Work to be completed:
Whenever a line below holds the word "have", copy that line.

Data shown:

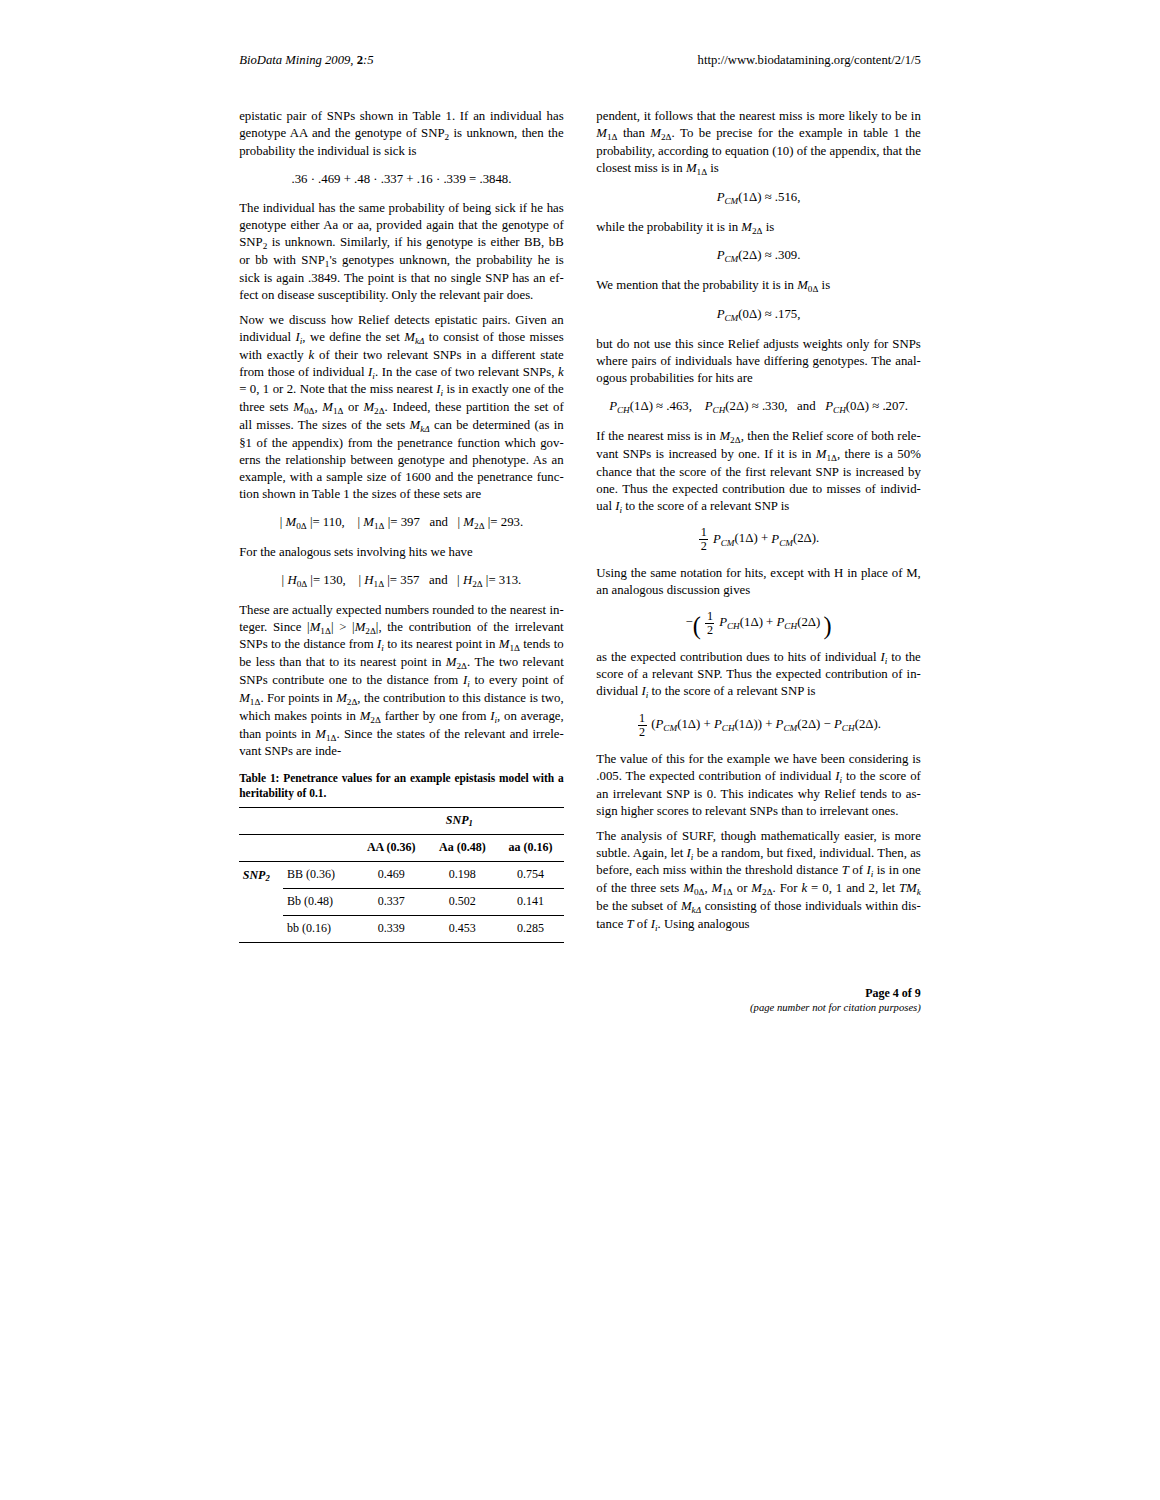BioData Mining 2009, 2:5
http://www.biodatamining.org/content/2/1/5
epistatic pair of SNPs shown in Table 1. If an individual has genotype AA and the genotype of SNP2 is unknown, then the probability the individual is sick is
.36 · .469 + .48 · .337 + .16 · .339 = .3848.
The individual has the same probability of being sick if he has genotype either Aa or aa, provided again that the genotype of SNP2 is unknown. Similarly, if his genotype is either BB, bB or bb with SNP1's genotypes unknown, the probability he is sick is again .3849. The point is that no single SNP has an effect on disease susceptibility. Only the relevant pair does.
Now we discuss how Relief detects epistatic pairs. Given an individual Ii, we define the set MkΔ to consist of those misses with exactly k of their two relevant SNPs in a different state from those of individual Ii. In the case of two relevant SNPs, k = 0, 1 or 2. Note that the miss nearest Ii is in exactly one of the three sets M0Δ, M1Δ or M2Δ. Indeed, these partition the set of all misses. The sizes of the sets MkΔ can be determined (as in §1 of the appendix) from the penetrance function which governs the relationship between genotype and phenotype. As an example, with a sample size of 1600 and the penetrance function shown in Table 1 the sizes of these sets are
| M0Δ |= 110, | M1Δ |= 397 and | M2Δ |= 293.
For the analogous sets involving hits we have
| H0Δ |= 130, | H1Δ |= 357 and | H2Δ |= 313.
These are actually expected numbers rounded to the nearest integer. Since |M1Δ| > |M2Δ|, the contribution of the irrelevant SNPs to the distance from Ii to its nearest point in M1Δ tends to be less than that to its nearest point in M2Δ. The two relevant SNPs contribute one to the distance from Ii to every point of M1Δ. For points in M2Δ, the contribution to this distance is two, which makes points in M2Δ farther by one from Ii, on average, than points in M1Δ. Since the states of the relevant and irrelevant SNPs are inde-
Table 1: Penetrance values for an example epistasis model with a heritability of 0.1.
| | | SNP 1 |
| --- | --- | --- |
| | | AA (0.36) | Aa (0.48) | aa (0.16) |
| SNP 2 | BB (0.36) | 0.469 | 0.198 | 0.754 |
| Bb (0.48) | 0.337 | 0.502 | 0.141 |
| bb (0.16) | 0.339 | 0.453 | 0.285 |
pendent, it follows that the nearest miss is more likely to be in M1Δ than M2Δ. To be precise for the example in table 1 the probability, according to equation (10) of the appendix, that the closest miss is in M1Δ is
PCM(1Δ) ≈ .516,
while the probability it is in M2Δ is
PCM(2Δ) ≈ .309.
We mention that the probability it is in M0Δ is
PCM(0Δ) ≈ .175,
but do not use this since Relief adjusts weights only for SNPs where pairs of individuals have differing genotypes. The analogous probabilities for hits are
PCH(1Δ) ≈ .463, PCH(2Δ) ≈ .330, and PCH(0Δ) ≈ .207.
If the nearest miss is in M2Δ, then the Relief score of both relevant SNPs is increased by one. If it is in M1Δ, there is a 50% chance that the score of the first relevant SNP is increased by one. Thus the expected contribution due to misses of individual Ii to the score of a relevant SNP is
12 PCM(1Δ) + PCM(2Δ).
Using the same notation for hits, except with H in place of M, an analogous discussion gives
−( 12 PCH(1Δ) + PCH(2Δ) )
as the expected contribution dues to hits of individual Ii to the score of a relevant SNP. Thus the expected contribution of individual Ii to the score of a relevant SNP is
12 (PCM(1Δ) + PCH(1Δ)) + PCM(2Δ) − PCH(2Δ).
The value of this for the example we have been considering is .005. The expected contribution of individual Ii to the score of an irrelevant SNP is 0. This indicates why Relief tends to assign higher scores to relevant SNPs than to irrelevant ones.
The analysis of SURF, though mathematically easier, is more subtle. Again, let Ii be a random, but fixed, individual. Then, as before, each miss within the threshold distance T of Ii is in one of the three sets M0Δ, M1Δ or M2Δ. For k = 0, 1 and 2, let TMk be the subset of MkΔ consisting of those individuals within distance T of Ii. Using analogous
Page 4 of 9
(page number not for citation purposes)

Finished task:
For the analogous sets involving hits we have
but do not use this since Relief adjusts weights only for SNPs where pairs of individuals have differing genotypes. The analogous probabilities for hits are
The value of this for the example we have been considering is .005. The expected contribution of individual Ii to the score of an irrelevant SNP is 0. This indicates why Relief tends to assign higher scores to relevant SNPs than to irrelevant ones.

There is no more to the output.